Changing your website name? Learn how to avoid the pitfalls
Changing the domain name of your website is not a decision that should be taken on a whim. If you do decide to do it there are some simple but vital steps that you need to follow – if not, the effect on your online strategy can be extremely damaging. A few days ago a phone call enquiry from a local organisation led us to uncovering one such example!
The manager contacted us requesting a quotation for an app to complement their new website. They explained that the business was a charity established more than 10 years ago, and provides very useful services to local, medium and large sized business in Northern Ireland. They are partly public funded and have proven to its funders over the years that the services it provides are useful and are being used. Due to the demand for these services, it has expanded into other geographical areas in Northern Ireland. On the back of this expansion it was decided a name change was required.
They have now renamed the organisation, purchased a new domain name and created a new website.
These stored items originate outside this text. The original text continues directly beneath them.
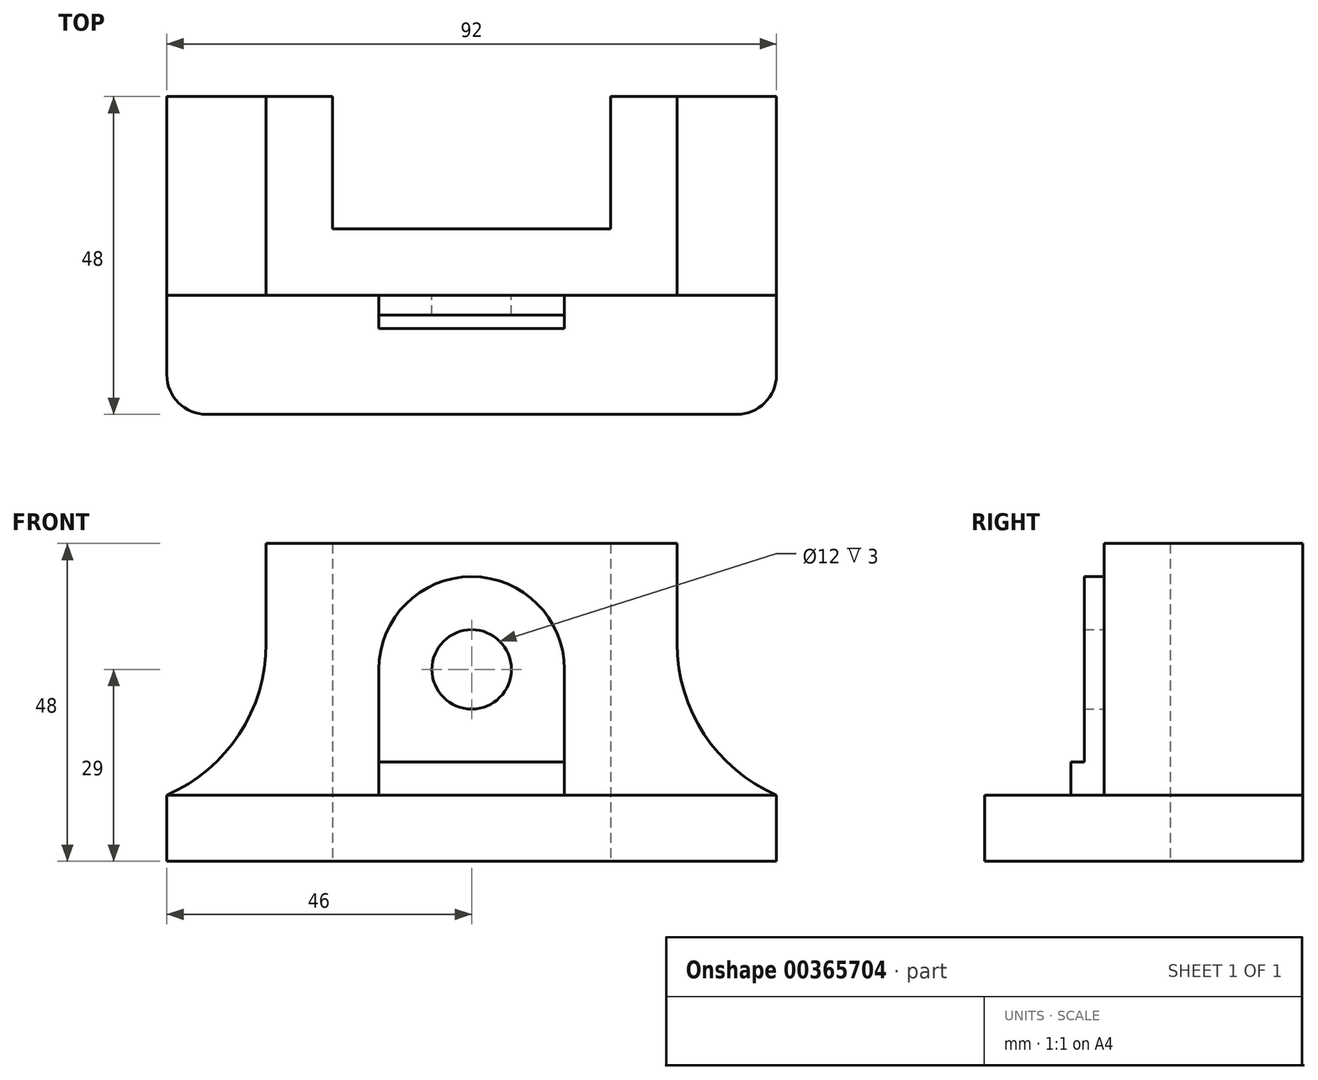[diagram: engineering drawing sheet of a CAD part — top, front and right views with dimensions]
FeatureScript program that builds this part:
annotation { "Feature Type Name" : "Feature", "Feature Type Description" : "" }
export const myFeature = defineFeature(function(context is Context, id is Id, definition is map)
    precondition{}
    {
        {
            var Q0;
            Q0=qCreatedBy(makeId("Top.planeOp"),FACE);
            var sketch = newSketch(context, id + "F0", { "sketchPlane" : qUnion([Q0])});
            skPoint(sketch, "E0.middle", {"position": v(0, 0) * mm});
            skLineSegment(sketch, "E1", {"start": v(0, 10) * mm, "end": v(-21, 10) * mm});
            skLineSegment(sketch, "E2", {"start": v(-21, 10) * mm, "end": v(-21, 30) * mm});
            skLineSegment(sketch, "E3", {"start": v(-21, 30) * mm, "end": v(-46, 30) * mm});
            skLineSegment(sketch, "E4", {"start": v(-46, 30) * mm, "end": v(-46, -18) * mm});
            skLineSegment(sketch, "E5", {"start": v(-46, -18) * mm, "end": v(46, -18) * mm});
            skLineSegment(sketch, "E6", {"start": v(46, -18) * mm, "end": v(46, 30) * mm});
            skLineSegment(sketch, "E7", {"start": v(46, 30) * mm, "end": v(21, 30) * mm});
            skLineSegment(sketch, "E8", {"start": v(21, 30) * mm, "end": v(21, 10) * mm});
            skLineSegment(sketch, "E9", {"start": v(21, 10) * mm, "end": v(0, 10) * mm});
            skLineSegment(sketch, "E10", {"start": v(31, 0) * mm, "end": v(-31, 0) * mm});
            skLineSegment(sketch, "E11", {"start": v(-31, 0) * mm, "end": v(-31, 30) * mm});
            skLineSegment(sketch, "E12", {"start": v(31, 0) * mm, "end": v(31, 30) * mm});
            skLineSegment(sketch, "E13", {"start": v(31, 0) * mm, "end": v(46, 0) * mm});
            skLineSegment(sketch, "E14", {"start": v(-31, 0) * mm, "end": v(-46, 0) * mm});
            skSolve(sketch);
        }
        {
            var Q0;
            Q0=makeQuery(id+"F0.imprint","IMPRINT",FACE,{"disambiguationData":[TD([[makeQuery(id+"F0.imprint","IMPRINT",EDGE,{"derivedFrom":sQuery(id+"F0.wireOp",EDGE,"E1")}),1.0]])]});
            var Q1;
            {var subQ4=sQuery(id+"F0.wireOp",EDGE,"E12");Q1=makeQuery(id+"F0.imprint","IMPRINT",FACE,{"disambiguationData":[TD([[makeQuery(id+"F0.imprint","IMPRINT",EDGE,{"derivedFrom":subQ4}),-1.0]])]});}
            var Q2;
            {var subQ3=sQuery(id+"F0.wireOp",EDGE,"E11");Q2=makeQuery(id+"F0.imprint","IMPRINT",FACE,{"disambiguationData":[TD([[makeQuery(id+"F0.imprint","IMPRINT",EDGE,{"derivedFrom":subQ3}),1.0]])]});}
            extrude(context, id + "F1", {"entities" : qUnion([Q0, Q1, Q2]), "depth" : 48 * mm});
        }
        {
            var Q0;
            {var subQ1=sQuery(id+"F0.wireOp",EDGE,"E5");Q0=makeQuery(id+"F0.imprint","IMPRINT",FACE,{"disambiguationData":[TD([[makeQuery(id+"F0.imprint","IMPRINT",EDGE,{"derivedFrom":subQ1}),1.0]])]});}
            extrude(context, id + "F2", {"entities" : qUnion([Q0]), "operationType" : NewBodyOperationType.ADD, "depth" : 10 * mm});
        }
        {
            var Q0;
            Q0=makeQuery(id+"F1.opExtrude","CAP_FACE",FACE,{"disambiguationData":[OSD([sQuery(id+"F0.wireOp",EDGE,"E1"),sQuery(id+"F0.wireOp",EDGE,"E2"),sQuery(id+"F0.wireOp",EDGE,"E3"),sQuery(id+"F0.wireOp",EDGE,"E4"),sQuery(id+"F0.wireOp",EDGE,"E6"),sQuery(id+"F0.wireOp",EDGE,"E7"),sQuery(id+"F0.wireOp",EDGE,"E8"),sQuery(id+"F0.wireOp",EDGE,"E9"),sQuery(id+"F0.wireOp",EDGE,"E10"),sQuery(id+"F0.wireOp",EDGE,"E13"),sQuery(id+"F0.wireOp",EDGE,"E14")])],"isStart":false});
            var sketch = newSketch(context, id + "F3", { "sketchPlane" : qUnion([Q0])});
            skLineSegment(sketch, "E15", {"start": v(31, 30) * mm, "end": v(31, 0) * mm});
            skLineSegment(sketch, "E16", {"start": v(31, 0) * mm, "end": v(46, 0) * mm});
            skLineSegment(sketch, "E17", {"start": v(46, 0) * mm, "end": v(46, 30) * mm});
            skLineSegment(sketch, "E18", {"start": v(46, 30) * mm, "end": v(31, 30) * mm});
            skLineSegment(sketch, "E19.MirrorCS", {"start": v(-46, 30) * mm, "end": v(-31, 30) * mm});
            skLineSegment(sketch, "E20.MirrorCS", {"start": v(-31, 30) * mm, "end": v(-31, 0) * mm});
            skLineSegment(sketch, "E21.MirrorCS", {"start": v(-31, 0) * mm, "end": v(-46, 0) * mm});
            skLineSegment(sketch, "E22.MirrorCS", {"start": v(-46, 0) * mm, "end": v(-46, 30) * mm});
            skSolve(sketch);
        }
        {
            var Q0;
            Q0=makeQuery(id+"F3.imprint","IMPRINT",FACE,{"disambiguationData":[TD([[makeQuery(id+"F3.imprint","IMPRINT",EDGE,{"derivedFrom":sQuery(id+"F3.wireOp",EDGE,"E19.MirrorCS")}),1.0]])]});
            var Q1;
            Q1=makeQuery(id+"F3.imprint","IMPRINT",FACE,{"disambiguationData":[TD([[makeQuery(id+"F3.imprint","IMPRINT",EDGE,{"derivedFrom":sQuery(id+"F3.wireOp",EDGE,"E15")}),1.0]])]});
            extrude(context, id + "F4", {"entities" : qUnion([Q0, Q1]), "operationType" : NewBodyOperationType.REMOVE, "oppositeDirection" : true, "depth" : 38 * mm});
        }
        {
            var Q0;
            Q0=makeQuery(id+"F4.boolean.opBoolean","COPY",EDGE,{"derivedFrom":makeQuery(id+"F4.opExtrude","CAP_EDGE",EDGE,{"disambiguationData":[OSD([sQuery(id+"F3.wireOp",EDGE,"E15")])],"isStart":false})});
            var Q1;
            Q1=makeQuery(id+"F4.boolean.opBoolean","COPY",EDGE,{"derivedFrom":makeQuery(id+"F4.opExtrude","CAP_EDGE",EDGE,{"disambiguationData":[OSD([sQuery(id+"F3.wireOp",EDGE,"E20.MirrorCS")])],"isStart":false})});
            fillet(context, id + "F5", {"entities" : qUnion([Q0, Q1]), "radius" : 25 * mm, "tangentPropagation" : true, "allowEdgeOverflow" : false});
        }
        {
            var Q0;
            Q0=makeQuery(id+"F1.opExtrude","SWEPT_FACE",FACE,{"disambiguationData":[OSD([sQuery(id+"F0.wireOp",EDGE,"E10"),sQuery(id+"F0.wireOp",EDGE,"E13"),sQuery(id+"F0.wireOp",EDGE,"E14")])]});
            var sketch = newSketch(context, id + "F6", { "sketchPlane" : qUnion([Q0])});
            skLineSegment(sketch, "E23", {"start": v(-14, 10) * mm, "end": v(-14, 29) * mm});
            skLineSegment(sketch, "E24", {"start": v(-14, 29) * mm, "end": v(14, 29) * mm});
            skLineSegment(sketch, "E25", {"start": v(14, 29) * mm, "end": v(14, 10) * mm});
            skLineSegment(sketch, "E26", {"start": v(14, 10) * mm, "end": v(-14, 10) * mm});
            skArc(sketch, "E27", {"start": v(14, 29) * mm, "mid": v(0, 43) * mm, "end": v(-14, 29) * mm});
            skCircle(sketch, "E28", {"center": v(0, 29) * mm, "radius": 6 * mm});
            skSolve(sketch);
        }
        {
            var Q0;
            {var subQ5=sQuery(id+"F6.wireOp",EDGE,"E23");Q0=makeQuery(id+"F6.imprint","IMPRINT",FACE,{"disambiguationData":[TD([[makeQuery(id+"F6.imprint","IMPRINT",EDGE,{"derivedFrom":subQ5}),-1.0]])]});}
            var Q1;
            {var subQ0=sQuery(id+"F6.wireOp",EDGE,"E27");Q1=makeQuery(id+"F6.imprint","IMPRINT",FACE,{"disambiguationData":[TD([[makeQuery(id+"F6.imprint","IMPRINT",EDGE,{"derivedFrom":subQ0}),1.0]])]});}
            extrude(context, id + "F7", {"entities" : qUnion([Q0, Q1]), "operationType" : NewBodyOperationType.ADD, "depth" : 3 * mm});
        }
        {
            var Q0;
            Q0=makeQuery(id+"F7.opExtrude","CAP_FACE",FACE,{"disambiguationData":[OSD([sQuery(id+"F6.wireOp",EDGE,"E23"),sQuery(id+"F6.wireOp",EDGE,"E25"),sQuery(id+"F6.wireOp",EDGE,"E26"),sQuery(id+"F6.wireOp",EDGE,"E27"),sQuery(id+"F6.wireOp",EDGE,"E28")])],"isStart":false});
            var sketch = newSketch(context, id + "F8", { "sketchPlane" : qUnion([Q0])});
            skLineSegment(sketch, "E29", {"start": v(-14, 15) * mm, "end": v(14, 15) * mm});
            skSolve(sketch);
        }
        {
            var Q0;
            {var subQ0=sQuery(id+"F8.wireOp",EDGE,"E29");Q0=makeQuery(id+"F8.imprint","IMPRINT",FACE,{"disambiguationData":[TD([[makeQuery(id+"F8.imprint","IMPRINT",EDGE,{"derivedFrom":subQ0}),-1.0]])]});}
            extrude(context, id + "F9", {"entities" : qUnion([Q0]), "operationType" : NewBodyOperationType.ADD, "depth" : 2 * mm});
        }
        {
            var Q0;
            Q0=makeQuery(id+"F2.opExtrude","SWEPT_EDGE",EDGE,{"disambiguationData":[OSD([sQuery(id+"F0.wireOp",EDGE,"E5"),sQuery(id+"F0.wireOp",EDGE,"E6")])]});
            var Q1;
            Q1=makeQuery(id+"F2.opExtrude","SWEPT_EDGE",EDGE,{"disambiguationData":[OSD([sQuery(id+"F0.wireOp",EDGE,"E4"),sQuery(id+"F0.wireOp",EDGE,"E5")])]});
            fillet(context, id + "F10", {"entities" : qUnion([Q0, Q1]), "radius" : 6 * mm, "tangentPropagation" : true, "allowEdgeOverflow" : false});
        }
    });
The manager emailed the link to the new website. When I clicked this link I was greeted with a ‘this domain has expired’ notice! I immediately realised that they must have mistakenly sent me a link to their old website.
This confusion raised a few questions in our minds, and required a little investigation. We ran a whois search on this domain name. The whois results showed that it had expired in the past 20 days. On contacting the business again a different link was provided which worked and displayed a functioning website.
A whois search on this working domain name showed that it had been registered in the past 10 days.
We ran a Google site search (type site:www.yourdomainname.com into Google) on the first domain. It showed that a considerable number of pages had been indexed (recorded on the Google search engine) and displayed in its search results but of course these links no longer worked as the domain had expired.
We ran the same Google search on the live domain. It showed that only 2 pages had been indexed. An examination of the site indicated that it had 10 pages and so in theory 10 pages would be expected to have been indexed.
As the organisation has changed its domain name, they assumed that they no longer required the original domain and duly let it expire. They registered the new domain name, built a new website using a free website builder and expected that the site would be picked up by search engines and their audience would just find them. They didn’t realise that this would not happen and they now had a major problem.
The old site was gone and the new site could not be found. How are their clients going to find them?
They had taken the cheap option of using a free website builder that was not search engine friendly, which explained why so few of their site web pages were appearing on any search engine.
It was wrong for them to assume that they no longer required the original domain name. They didn’t stop to think how they were going to inform all that knew them or used their services in the past that they had changed their name and website. They were not knowledgeable of the fact that since the original domain was registered in 2005, it had earned much valued history – age history, content history, search engine ranking and much valued backlinks (links to other websites). Now they are starting back to where they were in 2005 – all that effort, over all those years, lost.
It is possible to get a new domain to the same position in a period of months if a good search engine strategy is put in place, but in this instance we are talking about a charity with public funding that has a responsibility to be prudent with its finances.
What they should have done
They were not aware how important this history and search engine ranking was to them, to their customers and to their budget. They did not realise that this history and ranking could very easily be transferred to the new domain.
Audit the old web site
They should have got in touch with a reputable web company that would have carried out an audit of the old website and recorded the following information:
- the number of daily, weekly and monthly visits;
- the top pages visitors landed on first (top landing pages);
- any websites linking to the site;
- all internal links (site pages linking to other pages within the site);
- the top keywords; and
- all pages and images recorded (indexed) on the Google search engine.
This information is vital, as it gives a true picture of the status and performance of the website. It also creates a benchmark to compare the old site with the new site.
Set up and redirect traffic to the new website
After buying the new domain and creating the new website the following would be carried out:
- inform Google that the website name has changed using their change of address tool which “manages the transition needed by Google to index your new URLs at the new address, while minimizing impact to your current ranking in Google Search results.”;
- ensure the new site is built to be search engine friendly;
- move all content from the old site to the new site;
- redirect all traffic going to the old site pages to an equivalent page on the new site;
- check for any broken links or missing pages; and
- inform any organisations who have website links to the old site of the site name change.
If these steps are followed correctly:
- all visitors to the old website will be automatically redirected to the new site;
- Google will eventually index all the pages on the new site, and in time the old site can be closed down along with the domain name; and
- it will save substantial costs informing all that know them or have used their services that there is a new domain name and organisation name change.
When site traffic is analysed, there should be no noticeable drop in website visitors when compared to the old site. It will be as if there was never a website change.
How your website is listed on any search engine and how visitors find your site is very important for all website owners to understand.
There is a place for free website builders but they do not suit all websites, especially those that have been established for some time and need to change to a new domain name.
Local web design companies will know the local market and more than likely, will have worked with businesses and organisations that you, yourself will know. Talk to them, find out who they have worked with, if they have a good reputation and can help. Avoid the free option.
By the way… we advised the charity not to create an app – we suggested they to use the money instead to get their website working correctly!